Some problems are too big for any one community to handle, even if that community is Maine’s biggest city.

Kristina Eagan, executive director of the Greater Portland Council of Governments, speaks to a gathering of faith and immigrant community leaders in July 2019. The agency convened the meeting to help find housing for a large influx of asylum seekers in Portland. Photo by Tom Bell

But now, when Portland faces an issue whose effects and solutions lay at least in part outside its immediate borders, it can look to the Greater Portland Council of Governments for help, as can the other 24 member communities that make up the organization. In the last couple of years, GPCOG has taken a lead role in addressing several major challenges in Cumberland County — opioid addiction, racial inequity, homelessness and transportation, to name a few — the Press Herald reported last week.

It’s a smart approach to tackling regional issues in Maine, where local control and strong municipal governments sometimes make it difficult to come up with and carry out solutions in a cooperative fashion. Other areas of the state should take notice of what GPCOG and their member communities are doing — and how they are doing it.

The Greater Portland Council of Governments began in 1969 as a transportation and regional planning agency. Funded by member dues and federal grants, the organization has long been a player in local and regional politics — one of the many acronym groups found at the table at community meetings.

But the last few years have brought a new executive director, Kristina Egan, and an expanded mission. The organization was now going to act as a capacity-builder for local communities, giving them access to new resources and expertise, and allowing them to better share ideas and explore areas of collaboration.

Since then, GPCOG has been busy. The organization uses the combined buying power represented by its members to get them — and their residents — better deals on items such as storm water consulting, road salt and paper, and they have completed planning projects that municipalities would not have otherwise been able to do.

But GPCOG has also jumped in fill the void on bigger challenges. Recently, they’ve taken a lead role in coordinating the local response to COVID.

Last summer, when hundreds of asylum seekers from Africa arrived in Portland in need of shelter and aid, the organization helped coordinate a temporary housing program, bringing in other communities so that Portland didn’t have to shoulder all the burden.

GPCOG has also taken a leading role in addressing homelessness, something that has long demanded a regional answer but has most often been left to Portland to deal with.

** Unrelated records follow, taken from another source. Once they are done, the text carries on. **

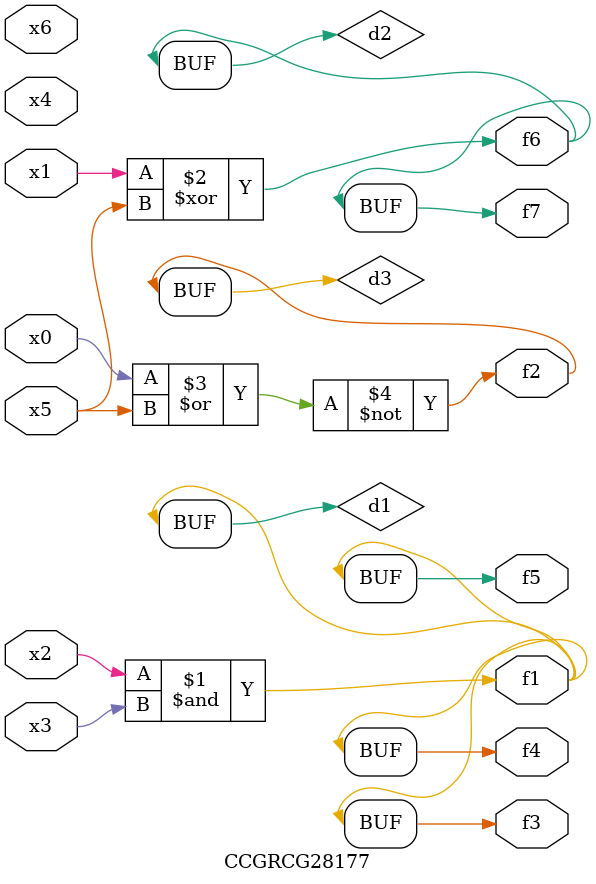
<source format=v>
module CCGRCG28177(
	input x0, x1, x2, x3, x4, x5, x6,
	output f1, f2, f3, f4, f5, f6, f7
);

	wire d1, d2, d3;

	and (d1, x2, x3);
	xor (d2, x1, x5);
	nor (d3, x0, x5);
	assign f1 = d1;
	assign f2 = d3;
	assign f3 = d1;
	assign f4 = d1;
	assign f5 = d1;
	assign f6 = d2;
	assign f7 = d2;
endmodule

</source>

Now, not only has GPCOG brought together stakeholders from across the region to discuss how they can address homelessness as one, they’ve also looked at the causes, such as how the high cost of housing and transportation is hurting low-income workers — identifying an acute problem that can only be solved if all its members work together.

There are many such problems in Maine, where a regional answer is the only one. Housing, transportation, addiction — these challenges and many others don’t stop at one town’s borders, and they often require solutions specific to each region.

For these challenges, whether they are longstanding and continual, such as housing, or they come out of nowhere, such as COVID, communities need a mechanism for finding solutions together. County government has proved too inflexible for this role; in some areas of the state, regional economic development groups have become facilitators of one kind or another.

The Greater Portland Council of Governments is providing another example of how communities can take on some of their biggest challenges, and it’s one others should follow.